INTERIOR: A mixture of Jacobean and Wrennaissance style fittings. Fine oak well staircase with high quality strapwork carving, dado panelling and plaster strapwork ceiling above. The Hall Vestibule has an elaborate wooden screen with metal grilles and marble paving. The southern part of the Hall (later called the Sofa Hall) has a strapwork plastered ceiling and fine oak panelling with Ionic pilasters, round-headed openings with shell mouldings and a fine marble fireplace dated 1899 with two paired columns and an elaborate wooden overmantel with strapwork panel and two round-headed niches. The Old Library (originally the Billiard room) has early C18 style dado panelling, a marble fireplace with eared architraves and drops and a two-panelled door. The Zodiac Room (originally Boudoir) also has early C18 style features with a plastered ceiling decorated with swags and the signs of the zodiac, an elaborate cornice and a fireplace with eared architraves and a swag frieze. The Sun Room was originally an open loggia but was extended after 1910 and glazed-in and has a marble floor and Japanese wallpaintings or wallpaper. The Gallery (originally the Drawing Room) has two stone bolection-moulded fireplaces and the Library (originally the Dining Room) has fine oak C18 style panelling with pilasters. The former Study has an elaborate fireplace with rose and pomegranite motifs to the spandrels, Ionic pilasters and built-in oak shelving. The former Garden Room (later Gun Room) has a marble fireplace with eared architrave and brackets, built-in walnut cupboards and a walnut door. The first floor retains a corner bedroom (later Headmistress's Study) with early C18 style panelling, a green marble fireplace with Ionic pilasters and Adam details and a plastered ceiling. Other rooms have marble fireplaces. The building also retains the 1864 service staircase with balustered newel posts.
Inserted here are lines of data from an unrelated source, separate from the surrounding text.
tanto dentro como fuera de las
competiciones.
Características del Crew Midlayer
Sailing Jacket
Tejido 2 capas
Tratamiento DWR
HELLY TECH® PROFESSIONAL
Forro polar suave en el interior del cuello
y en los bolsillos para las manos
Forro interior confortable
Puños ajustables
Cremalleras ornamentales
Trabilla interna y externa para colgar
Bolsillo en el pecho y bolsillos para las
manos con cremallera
The former Scullery and Larder retain walls lined with Delft tiles and the basement retains wine shelves and further rooms lined with Delft tiles.
HISTORY: The earlier house on the site was Buckfield House of 1864. When the new house called Sherfield Manor was built for James B Taylor, a South African diamond miner, part of the 1864 house was retained as a part of the service wing. James Taylor later sold the house to the Liddells, who sold it to the Earl of Winchelsea. It was used as a nurses home during the Second World War. In 1947 the Earl of Winchelsea sold it to a girls school and it was renamed North Foreland Lodge School, because the school had originally been founded at North Foreland in Kent in 1909. At the time of inspection the building had been sold again and renamed Sherfield School.
A principal work of the architect Fairfax Wade with an impressive exterior, a mixture of Jacobean plan and classical detailing, which has only been altered by the extension and glazing-in of the loggia in the early C20 and some later C20 extensions (not of special interest) at the extremities. The interior, a mixture of Jacobean and Wrennaissance styles, is particularly fine and complete.

[Illustrated in "Recent English Domestic Architecture" a special edition of "Architectural Review" 1910.
"Buildings of England: Hampshire" p502.